Saturday 2 February 2019

A letter to my OCD husband


I love you. I love that we have managed to make a home and a life together and keep it all going through the years. I love how we can always find common ground, debate and laugh together despite being from different countries and very different backgrounds. But I wish your borderline OCD/agoraphobia didn't run our lives.

I wish we could do the simple things that other couples do. I wish it wasn't a major undertaking to persuade you to come out to have dinner with our friends. I wish we could go for a walk without it being a major, highly stressful, expedition fraught with your explosions of temper. I wish it didn't always end in tears (mine), recriminations and promises (yours) that it won't happen again (it will). I wish all this didn't happen just because I have a bit of sand on my shoes when we get back in the car, or the dogs get muddy paws.

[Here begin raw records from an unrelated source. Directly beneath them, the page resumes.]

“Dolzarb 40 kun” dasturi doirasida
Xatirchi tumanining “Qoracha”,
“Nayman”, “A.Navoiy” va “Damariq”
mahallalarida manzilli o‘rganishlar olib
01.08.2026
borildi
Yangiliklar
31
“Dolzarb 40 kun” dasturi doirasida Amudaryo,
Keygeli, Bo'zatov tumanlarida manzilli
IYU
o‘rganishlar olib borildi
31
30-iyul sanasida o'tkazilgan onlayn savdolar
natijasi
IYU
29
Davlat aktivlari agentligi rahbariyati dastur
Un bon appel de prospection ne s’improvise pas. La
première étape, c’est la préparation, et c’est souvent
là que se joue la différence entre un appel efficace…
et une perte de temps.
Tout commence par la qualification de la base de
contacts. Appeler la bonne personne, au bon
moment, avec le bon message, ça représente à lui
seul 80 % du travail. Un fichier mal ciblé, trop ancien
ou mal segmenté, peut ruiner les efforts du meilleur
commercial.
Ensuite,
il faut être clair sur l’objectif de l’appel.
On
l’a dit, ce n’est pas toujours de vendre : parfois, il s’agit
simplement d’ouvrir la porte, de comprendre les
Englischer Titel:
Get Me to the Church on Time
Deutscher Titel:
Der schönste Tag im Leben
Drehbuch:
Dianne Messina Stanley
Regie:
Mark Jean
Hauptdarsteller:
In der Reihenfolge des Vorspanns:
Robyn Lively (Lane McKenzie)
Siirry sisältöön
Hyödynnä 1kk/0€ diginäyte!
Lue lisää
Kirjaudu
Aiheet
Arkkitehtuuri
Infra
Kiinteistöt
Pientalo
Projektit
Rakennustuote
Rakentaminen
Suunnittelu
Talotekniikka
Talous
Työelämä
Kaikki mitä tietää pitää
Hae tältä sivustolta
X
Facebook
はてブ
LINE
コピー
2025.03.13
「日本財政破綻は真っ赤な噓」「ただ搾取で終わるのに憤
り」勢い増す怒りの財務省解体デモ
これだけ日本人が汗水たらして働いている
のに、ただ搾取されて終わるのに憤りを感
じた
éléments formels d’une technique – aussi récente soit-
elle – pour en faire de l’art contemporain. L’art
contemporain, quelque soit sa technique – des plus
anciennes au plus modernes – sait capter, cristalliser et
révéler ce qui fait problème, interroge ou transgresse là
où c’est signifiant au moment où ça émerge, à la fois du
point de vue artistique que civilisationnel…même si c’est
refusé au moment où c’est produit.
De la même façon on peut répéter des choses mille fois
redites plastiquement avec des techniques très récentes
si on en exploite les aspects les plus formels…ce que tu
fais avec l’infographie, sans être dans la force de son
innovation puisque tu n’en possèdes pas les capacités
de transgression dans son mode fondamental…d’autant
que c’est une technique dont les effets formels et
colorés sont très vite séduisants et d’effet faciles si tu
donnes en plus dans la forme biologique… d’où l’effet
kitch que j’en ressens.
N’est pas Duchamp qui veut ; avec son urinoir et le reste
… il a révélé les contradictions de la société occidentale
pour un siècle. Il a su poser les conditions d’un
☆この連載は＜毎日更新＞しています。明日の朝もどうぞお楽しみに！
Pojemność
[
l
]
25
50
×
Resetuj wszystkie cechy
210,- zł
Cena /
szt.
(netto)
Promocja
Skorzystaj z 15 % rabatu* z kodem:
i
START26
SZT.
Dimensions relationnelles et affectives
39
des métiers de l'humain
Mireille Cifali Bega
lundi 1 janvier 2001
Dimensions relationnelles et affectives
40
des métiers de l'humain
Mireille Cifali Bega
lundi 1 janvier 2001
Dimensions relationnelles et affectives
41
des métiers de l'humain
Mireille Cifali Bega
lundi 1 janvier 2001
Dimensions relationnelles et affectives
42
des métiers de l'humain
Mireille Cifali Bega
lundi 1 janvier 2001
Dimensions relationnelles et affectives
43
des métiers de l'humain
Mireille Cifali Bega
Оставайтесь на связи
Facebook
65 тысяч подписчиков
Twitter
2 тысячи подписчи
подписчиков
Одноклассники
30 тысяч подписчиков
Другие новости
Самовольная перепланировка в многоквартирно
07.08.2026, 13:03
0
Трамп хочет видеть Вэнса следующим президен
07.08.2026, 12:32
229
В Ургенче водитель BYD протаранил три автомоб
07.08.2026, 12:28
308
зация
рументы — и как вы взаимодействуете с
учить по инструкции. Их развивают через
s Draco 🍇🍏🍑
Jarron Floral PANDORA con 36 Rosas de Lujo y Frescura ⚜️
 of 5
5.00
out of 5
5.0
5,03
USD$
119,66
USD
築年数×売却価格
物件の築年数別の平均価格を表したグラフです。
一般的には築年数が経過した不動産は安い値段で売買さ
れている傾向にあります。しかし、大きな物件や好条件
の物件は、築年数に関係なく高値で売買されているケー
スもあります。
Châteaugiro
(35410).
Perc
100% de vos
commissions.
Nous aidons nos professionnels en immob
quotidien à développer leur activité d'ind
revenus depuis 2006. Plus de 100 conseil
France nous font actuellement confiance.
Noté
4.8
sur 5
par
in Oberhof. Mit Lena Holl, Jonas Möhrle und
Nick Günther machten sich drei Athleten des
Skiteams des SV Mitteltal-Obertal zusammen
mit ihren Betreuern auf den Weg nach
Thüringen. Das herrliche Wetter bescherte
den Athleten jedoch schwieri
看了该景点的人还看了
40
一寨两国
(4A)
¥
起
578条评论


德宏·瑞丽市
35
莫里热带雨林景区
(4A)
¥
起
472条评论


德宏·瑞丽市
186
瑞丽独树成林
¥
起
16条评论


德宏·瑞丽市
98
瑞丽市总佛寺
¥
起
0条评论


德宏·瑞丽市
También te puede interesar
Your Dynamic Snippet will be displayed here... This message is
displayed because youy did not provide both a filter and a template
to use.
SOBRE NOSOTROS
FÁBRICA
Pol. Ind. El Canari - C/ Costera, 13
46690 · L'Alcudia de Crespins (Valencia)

All my friends tell me how lucky I am to have a man who cleans and does his bit in the house. I know they're right; believe me, I've had enough experience of the alternative. I promise I'm not ungrateful but I can't help wishing I could put an empty teacup down without you sprinting into the room faster than Usain Bolt and bearing it away to the dishwasher like a burns victim to the operating theatre. I wish you would actually let me load the dishwasher, but you have established it as your exclusive domain, along with the hoover and the mop. No matter how well I do it, it will never be good enough.

Friends was at the peak of its popularity in the years after I finished university. In the shared house I lived in, we all took on the names of one of the characters according to our own personality traits. I was Monica. OCD, neat-freak Monica. And you call me untidy!

I wish you would acknowledge you have a problem and get some help, but you're from a generation of men who views therapy as failure. You tell me how controlling your mother is, but refuse to accept the effect she has had on your life and personality.

I wish I knew how to help you. I would love to see you relax and enjoy life; I dearly wish we could enjoy more of it together. I'm running out of ways to get you out of the house, I'm running our of excuses for why you had to stay home, and our friends are starting to think you don't like them. I have started to dread the weekends and the battles to make sure we don't just spent them sitting on the sofa. Worse, I dread the day when I run out of motivation to keep trying.